** Opening Working data block **

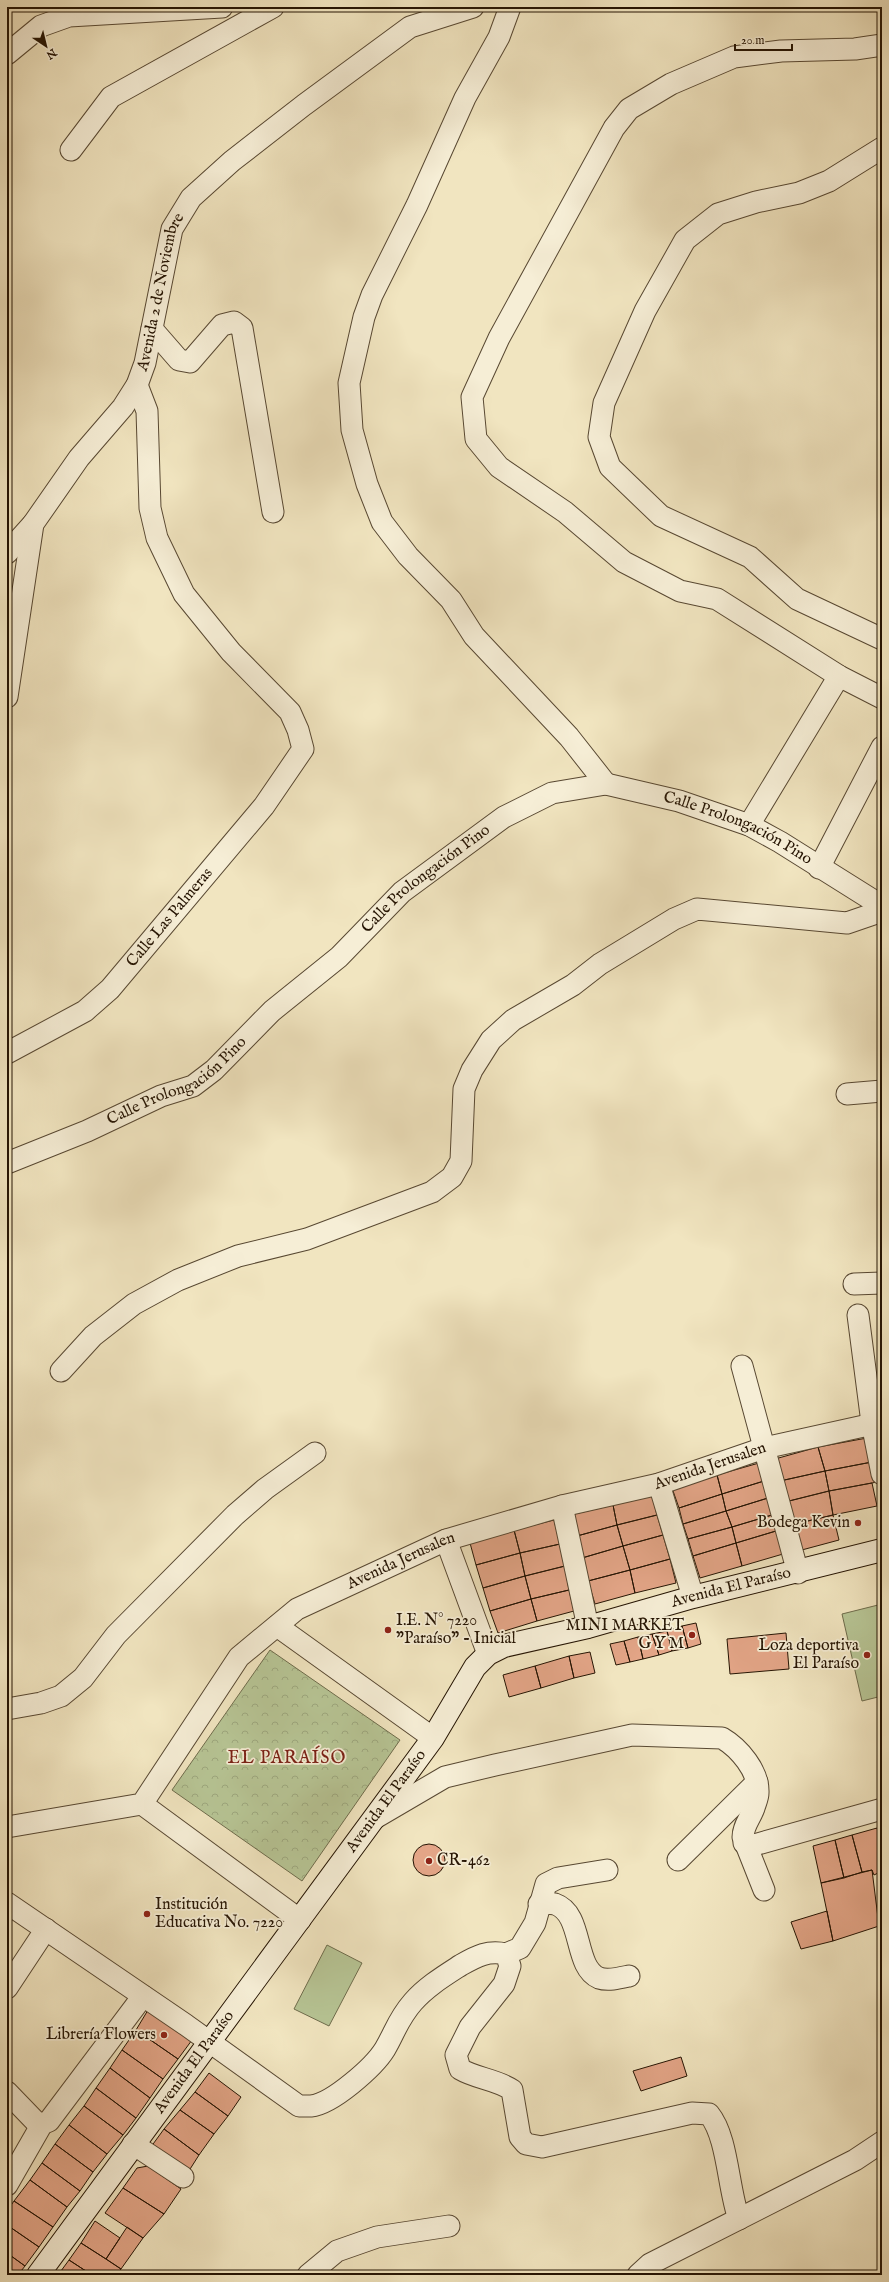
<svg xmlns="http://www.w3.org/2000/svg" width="889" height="2282" viewBox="0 0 889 2282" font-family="'IM FELL English',serif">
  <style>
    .grass { fill: #b7c595; stroke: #6e6c4c }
    .park { fill: url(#park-crowns); stroke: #6e6c4c }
    .building { fill: #e3a587; stroke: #251403 }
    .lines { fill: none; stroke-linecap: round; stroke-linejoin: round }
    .street-casing { stroke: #584832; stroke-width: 23 }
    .secondary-casing { stroke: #251403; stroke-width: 24 }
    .street { stroke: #f6eed6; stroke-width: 21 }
    .secondary { stroke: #f6eed6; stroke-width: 22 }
    .poi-dot { fill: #8f2418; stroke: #f6eed6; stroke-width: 1.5 }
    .labels { text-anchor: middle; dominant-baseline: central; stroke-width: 3.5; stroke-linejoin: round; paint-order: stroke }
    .street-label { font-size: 16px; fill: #251403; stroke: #f6eed6 }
    .poi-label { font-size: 16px; fill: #251403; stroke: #f6eed6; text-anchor: end }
    .quarter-label { font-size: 18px; letter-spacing: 1px; fill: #7a1f14; stroke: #f6eed6 }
  </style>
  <defs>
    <pattern id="park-crowns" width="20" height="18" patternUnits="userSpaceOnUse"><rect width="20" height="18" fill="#b7c595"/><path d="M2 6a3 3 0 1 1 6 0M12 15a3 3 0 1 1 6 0" fill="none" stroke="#9da87f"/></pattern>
  </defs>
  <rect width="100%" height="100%" fill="#f1e5c0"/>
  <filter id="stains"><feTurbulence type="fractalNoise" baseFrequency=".005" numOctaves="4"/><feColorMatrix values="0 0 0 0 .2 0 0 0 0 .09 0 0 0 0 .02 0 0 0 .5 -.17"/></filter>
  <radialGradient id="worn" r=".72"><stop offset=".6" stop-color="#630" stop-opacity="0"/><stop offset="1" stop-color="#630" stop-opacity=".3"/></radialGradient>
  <path class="grass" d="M882,1604V1696L862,1701L842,1614Z
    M327,1945L362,1963L329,2026L294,2009Z"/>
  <path class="park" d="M270,1650L400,1740L302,1881L172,1790Z"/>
  <path class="building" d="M867,1438L872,1462L825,1471L818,1447Z
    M818,1447L825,1471L780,1481L775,1459Z
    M872,1462L877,1482L829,1491L825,1471Z
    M759,1463L764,1481L722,1494L717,1475Z
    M825,1471L829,1491L785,1502L780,1481Z
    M717,1475L722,1494L679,1508L672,1488Z
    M764,1481L768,1498L726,1511L722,1494Z
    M872,1483L877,1506L833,1515L829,1491Z
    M829,1491L833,1515L791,1525L785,1502Z
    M722,1494L726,1511L683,1524L679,1508Z
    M652,1495L657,1515L617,1525L613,1505Z
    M768,1498L772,1515L732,1527L726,1511Z
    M613,1505L617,1525L577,1536L570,1515Z
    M726,1511L732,1527L688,1539L683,1524Z
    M657,1515L663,1535L623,1546L617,1525Z
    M772,1515L776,1531L736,1543L732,1527Z
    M833,1515L839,1540L798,1551L791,1525Z
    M554,1520L560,1544L520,1553L514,1530Z
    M617,1525L623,1546L582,1558L577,1536Z
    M732,1527L736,1543L693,1556L688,1539Z
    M514,1530L520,1553L476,1565L470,1543Z
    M776,1531L783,1554L742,1566L736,1543Z
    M663,1535L670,1559L630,1570L623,1546Z
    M736,1543L742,1566L700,1578L693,1556Z
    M560,1544L565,1566L525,1576L520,1553Z
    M623,1546L630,1570L588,1581L582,1558Z
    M520,1553L525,1576L483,1588L476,1565Z
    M670,1559L676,1583L635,1593L630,1570Z
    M565,1566L569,1590L531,1599L525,1576Z
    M630,1570L635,1593L595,1604L588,1581Z
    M525,1576L531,1599L490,1611L483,1588Z
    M569,1590L574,1611L537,1621L531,1599Z
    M531,1599L537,1621L498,1633L490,1611Z
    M696,1623L701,1644L688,1648L682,1626Z
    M682,1626L688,1648L672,1651L667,1631Z
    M667,1631L672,1651L659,1655L652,1634Z
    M786,1633L789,1669L730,1674L727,1639Z
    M652,1634L659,1655L643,1659L638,1637Z
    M638,1637L643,1659L630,1662L624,1641Z
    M624,1641L630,1662L616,1665L610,1644Z
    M590,1652L595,1673L574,1678L569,1656Z
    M569,1656L574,1678L541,1688L535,1666Z
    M535,1666L541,1688L509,1697L503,1675Z
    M877,1828L882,1847V1871L874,1875L872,1870L862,1872L852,1835Z
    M852,1835L862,1872L844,1878L835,1840Z
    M835,1840L844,1878L821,1883L813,1846Z
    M413 1860a16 16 0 1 1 32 0a16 16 0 1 1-32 0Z
    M872,1870L879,1926L833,1941L821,1883Z
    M827,1911L833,1941L801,1949L791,1922Z
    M148,2010L192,2040L178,2059L136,2030Z
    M136,2030L178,2059L163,2079L122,2050Z
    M122,2050L163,2079L150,2098L110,2068Z
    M681,2057L687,2076L641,2091L633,2071Z
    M110,2068L150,2098L136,2118L96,2088Z
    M209,2073L241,2097L228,2116L195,2092Z
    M96,2088L136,2118L123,2135L84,2106Z
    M195,2092L228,2116L214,2134L180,2110Z
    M84,2106L123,2135L107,2154L69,2125Z
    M180,2110L214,2134L199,2155L164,2129Z
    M69,2125L107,2154L93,2172L55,2144Z
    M164,2129L199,2155L185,2177L148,2151Z
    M55,2144L93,2172L80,2191L42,2163Z
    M42,2163L80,2191L67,2207L30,2180Z
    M148,2166L181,2189L164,2214L123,2188L137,2168Z
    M30,2180L67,2207L53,2227L14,2201Z
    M123,2188L164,2214L143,2238L105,2213Z
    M14,2201L53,2227L39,2247L7,2225V2211Z
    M95,2221L120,2238L106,2259L81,2243Z
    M7,2225L39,2247L25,2266L7,2253Z
    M127,2227L143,2238L121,2269L106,2259Z
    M81,2243L106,2259L121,2269L116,2275H92L69,2260Z
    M7,2253L25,2266L18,2275H7Z
    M69,2260L92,2275H58Z"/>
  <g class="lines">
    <g class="street-casing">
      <g id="street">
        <path d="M510,7L499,37L465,98L417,205L372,295L364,317L349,383L352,430L367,484L382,522L408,556L451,600L474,636L569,737L606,784"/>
        <path d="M882,45L855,49L781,51L734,57L671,84L629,109L614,128L499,338L472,397L476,439L499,467L565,512L624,562L680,591L717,599L839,676L882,698"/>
        <path d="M7,54L41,26L69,16L222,7"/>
        <path d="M882,148L829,181L799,193L756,202L718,214L685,240L645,311L604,403L599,437L610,467L661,516L750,557L797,599L882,639"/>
        <path d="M71,150L111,97L273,7"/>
        <path d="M152,329L179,360L190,362L222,325L234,322L242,328L273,512"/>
        <path d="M7,553L33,524"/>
        <path id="s1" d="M7,697L33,524L79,458L123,407L137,385L145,363L172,229L191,198L232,161L304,105L410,27L473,7"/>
        <path d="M749,825L839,676"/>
        <path d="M819,868L882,747"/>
        <path id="s2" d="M7,1053L85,1011L110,989L264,806L303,749L298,730L290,712L231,652L184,594L157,538L150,508L147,411L137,385"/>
        <path d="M847,1094L882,1091"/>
        <path id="s3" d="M7,1163L87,1131L161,1096L193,1086L214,1070L272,1011L339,957L402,892L504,817L552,793L606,784L679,801L749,825L780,842L882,906"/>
        <path d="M854,1284L882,1283"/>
        <path d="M858,1315L872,1423L882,1474"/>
        <path d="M742,1366L798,1573"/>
        <path d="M61,1371L93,1336L134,1304L178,1280L238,1256L307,1239L432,1192L452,1177L461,1161L464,1089L472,1070L491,1040L513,1020L573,985L600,964L674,919L697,909L847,923L882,911"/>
        <path d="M659,1484L693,1597"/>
        <path d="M562,1506L588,1627"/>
        <path d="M446,1540L488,1654"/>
        <path d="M277,1626L433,1738"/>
        <path d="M7,1709L41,1703L61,1696L83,1678L116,1635L235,1515L265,1489L315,1453"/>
        <path d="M142,1804L300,1920"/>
        <path d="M375,1818L445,1777L495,1765L632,1735L722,1738C739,1748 759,1771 758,1793C758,1798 755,1804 754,1808C750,1819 743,1826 743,1837L764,1890"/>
        <path id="s4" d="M7,1827L142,1804L239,1657L297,1609L446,1540L562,1506L659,1484L764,1448L882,1422"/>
        <path d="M744,1843L754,1845L882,1809"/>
        <path d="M678,1860L757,1782"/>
        <path d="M7,1903L186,2025L299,2106C303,2106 307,2106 311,2106C332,2104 374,2067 385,2049C395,2032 398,2019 413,2002C426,1987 444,1976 461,1965C477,1956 488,1950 506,1954L510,1966L504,1984L470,2027L456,2055L460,2069C477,2079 496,2079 512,2090L520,2137L526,2144L542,2147L692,2113L709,2114C728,2137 728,2189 739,2219"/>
        <path d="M539,1904C544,1904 550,1903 555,1904C584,1914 573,1967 599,1978C608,1981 620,1978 629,1976"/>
        <path d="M506,1954L520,1948L535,1923L546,1884L558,1878L607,1870"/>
        <path d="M7,1988L46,1929"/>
        <path d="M7,2092L36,2122L42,2124"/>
        <path d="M133,2144L183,2177"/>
        <path d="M7,2185L42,2124L49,2121L143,1996"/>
        <path d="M308,2275L337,2251L377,2237L449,2226"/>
        <path d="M638,2275L650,2264L855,2160L882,2142"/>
      </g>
    </g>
    <g class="secondary-casing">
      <g id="secondary">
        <path id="s5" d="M38,2275L433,1738L475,1667L488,1654L504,1646L588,1627L693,1597L882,1550"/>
      </g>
    </g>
    <use href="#street" class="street"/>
    <use href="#secondary" class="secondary"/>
  </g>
  <g class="poi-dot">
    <circle cx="858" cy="1523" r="4"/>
    <circle cx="388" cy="1630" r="4"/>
    <circle cx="692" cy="1635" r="4"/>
    <circle cx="867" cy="1655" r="4"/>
    <circle cx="429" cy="1861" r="4"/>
    <circle cx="147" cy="1914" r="4"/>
    <circle cx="164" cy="2035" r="4"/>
  </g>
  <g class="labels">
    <g class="street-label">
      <text stroke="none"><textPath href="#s1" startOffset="445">Avenida 2 de Noviembre</textPath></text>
      <text stroke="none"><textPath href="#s3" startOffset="862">Calle Prolongación Pino</textPath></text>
      <text stroke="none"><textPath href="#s3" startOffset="514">Calle Prolongación Pino</textPath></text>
      <text stroke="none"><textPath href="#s2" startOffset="215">Calle Las Palmeras</textPath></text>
      <text stroke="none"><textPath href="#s3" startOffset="190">Calle Prolongación Pino</textPath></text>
      <text stroke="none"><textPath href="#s4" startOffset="827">Avenida Jerusalen</textPath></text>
      <text stroke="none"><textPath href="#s4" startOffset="503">Avenida Jerusalen</textPath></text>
      <text stroke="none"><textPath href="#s5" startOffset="1020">Avenida El Paraíso</textPath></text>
      <text stroke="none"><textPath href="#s5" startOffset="588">Avenida El Paraíso</textPath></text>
      <text stroke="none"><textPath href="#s5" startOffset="264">Avenida El Paraíso</textPath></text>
    </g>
    <g class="poi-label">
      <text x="850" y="1523">Bodega Kevin</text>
      <text x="396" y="1621" text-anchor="start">I.E. N° 7220<tspan x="396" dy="18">"Paraíso" - Inicial</tspan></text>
      <text x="684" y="1626">MINI MARKET<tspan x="684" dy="18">G Y M</tspan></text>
      <text x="859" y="1646">Loza deportiva<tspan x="859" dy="18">El Paraíso</tspan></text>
      <text x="437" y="1861" text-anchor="start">CR-462</text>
      <text x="155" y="1905" text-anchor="start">Institución<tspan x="155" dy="18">Educativa No. 7220</tspan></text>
      <text x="156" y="2035">Librería Flowers</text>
    </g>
    <g class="quarter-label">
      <text x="287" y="1758">EL PARAÍSO</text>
    </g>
  </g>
  <rect width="889" height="2282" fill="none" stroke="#f1e5c0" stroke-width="24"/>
  <rect x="8" y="8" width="873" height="2266" fill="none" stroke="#251403" stroke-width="2"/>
  <rect x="12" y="12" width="865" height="2258" fill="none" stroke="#251403"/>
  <g transform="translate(46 46) rotate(145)" stroke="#f6eed6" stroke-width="3" paint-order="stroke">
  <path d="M0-3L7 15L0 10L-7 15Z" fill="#251403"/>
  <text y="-6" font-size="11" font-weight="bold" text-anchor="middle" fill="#251403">N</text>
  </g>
  <path d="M735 44v6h57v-6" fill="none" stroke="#251403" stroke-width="2"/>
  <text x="741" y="44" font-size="12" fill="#251403" stroke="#f6eed6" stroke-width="3" paint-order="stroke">20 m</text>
  <rect width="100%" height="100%" filter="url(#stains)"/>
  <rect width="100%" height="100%" fill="url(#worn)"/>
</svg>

** Closing Working data block **

=== Activity ===
From the records above, copy every line that holds the word "lines".

=== Reply ===
    .lines { fill: none; stroke-linecap: round; stroke-linejoin: round }
  <g class="lines">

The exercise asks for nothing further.